I supremi giudici con la sentenza pronunciata questo pomeriggio hanno disposto anche un nuovo processo d'appello per il duplice omicidio di due esponenti di un clan rivale, Giovanni Galleoni detto 'Baficchio' e Francesco Antonini detto 'Sorcanera', avvenuto il 22 novembre del 2011 nel centro di Ostia. Il processo d'appello bis riguarderà Roberto Spada, già condannato in via definitiva a sei anni per la testata a Ostia al giornalista Daniele Piervincenzi, Ottavio Spada, detto Marco, e Carmine Spada. 

I ricorsi degli altri imputati sono stati rigettati o dichiarati inammissibili confermando sostanzialmente le pene inflitte.
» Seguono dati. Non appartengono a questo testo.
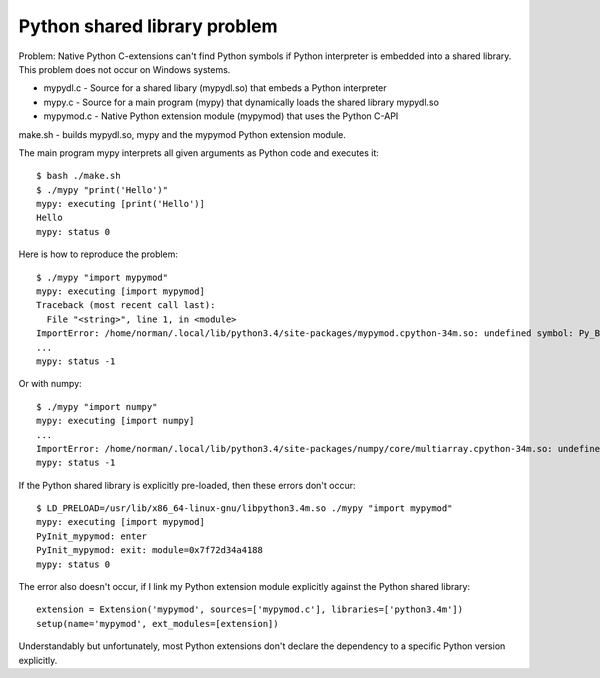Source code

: #############################
Python shared library problem
#############################

Problem: Native Python C-extensions can't find Python symbols if Python interpreter is embedded into a shared library.
This problem does not occur on Windows systems.

* mypydl.c - Source for a shared libary (mypydl.so) that embeds a Python interpreter
* mypy.c - Source for a main program (mypy) that dynamically loads the shared library mypydl.so
* mypymod.c - Native Python extension module (mypymod) that uses the Python C-API

make.sh - builds mypydl.so, mypy and the mypymod Python extension module.

The main program mypy interprets all given arguments as Python code and executes it::

    $ bash ./make.sh
    $ ./mypy "print('Hello')"
    mypy: executing [print('Hello')]
    Hello
    mypy: status 0

Here is how to reproduce the problem::

    $ ./mypy "import mypymod"
    mypy: executing [import mypymod]
    Traceback (most recent call last):
      File "<string>", line 1, in <module>
    ImportError: /home/norman/.local/lib/python3.4/site-packages/mypymod.cpython-34m.so: undefined symbol: Py_BuildValue
    ...
    mypy: status -1

Or with numpy::

    $ ./mypy "import numpy"
    mypy: executing [import numpy]
    ...
    ImportError: /home/norman/.local/lib/python3.4/site-packages/numpy/core/multiarray.cpython-34m.so: undefined symbol: PyExc_SystemError
    mypy: status -1


If the Python shared library is explicitly pre-loaded, then these errors don't occur::

    $ LD_PRELOAD=/usr/lib/x86_64-linux-gnu/libpython3.4m.so ./mypy "import mypymod"
    mypy: executing [import mypymod]
    PyInit_mypymod: enter
    PyInit_mypymod: exit: module=0x7f72d34a4188
    mypy: status 0

The error also doesn't occur, if I link my Python extension module explicitly against the Python shared library::

    extension = Extension('mypymod', sources=['mypymod.c'], libraries=['python3.4m'])
    setup(name='mypymod', ext_modules=[extension])

Understandably but unfortunately, most Python extensions don't declare the dependency to a specific Python version explicitly.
La sentenza è arrivata dopo che giovedì mattina nell'aula magna della cassazione è stata rinnovata la discussione, già avvenuta il 10 dicembre scorso, in seguito alla sostituzione di un componente del collegio. 

Il maxi processo nasce dall'indagine della Dda di Roma, coordinata dai magistrati Michele Prestipino con Ilaria Calò e Mario Palazzi, che aveva portato il 25 gennaio del 2018 all'operazione "Eclissi" con gli arresti eseguiti dai carabinieri e dagli agenti della squadra mobile. 

Il 12 gennaio dello scorso anno i giudici della prima corte d'assise d'appello di Roma avevano confermato l'associazione per delinquere di stampo mafioso e le condanne per i 17 imputati per oltre 150 anni di carcere, tra queste, l'ergastolo per Roberto Spada e per Ottavio Spada, detto Marco, mentre era stata ridotta la condanna per Carmine Spada, dall'ergastolo a 17 anni.

"La sentenza della cassazione riconosce il reato di associazione mafiosa per il clan Spada - scrive in una nota Gianpiero Cioffredi, presidente dell'osservatorio per la sicurezza e la legalità -  e conferma il robusto impianto accusatorio della direzione distrettuale antimafia e il lavoro prezioso della squadra mobile della questura di Roma e del nucleo investigativo dell'arma dei aarabinieri di Ostia con l'pperazione Eclisse del 25 gennaio del 2018. Una sentenza che rafforza la fiducia dei cittadini nello Stato e conferma che le mafie non sono invincibili".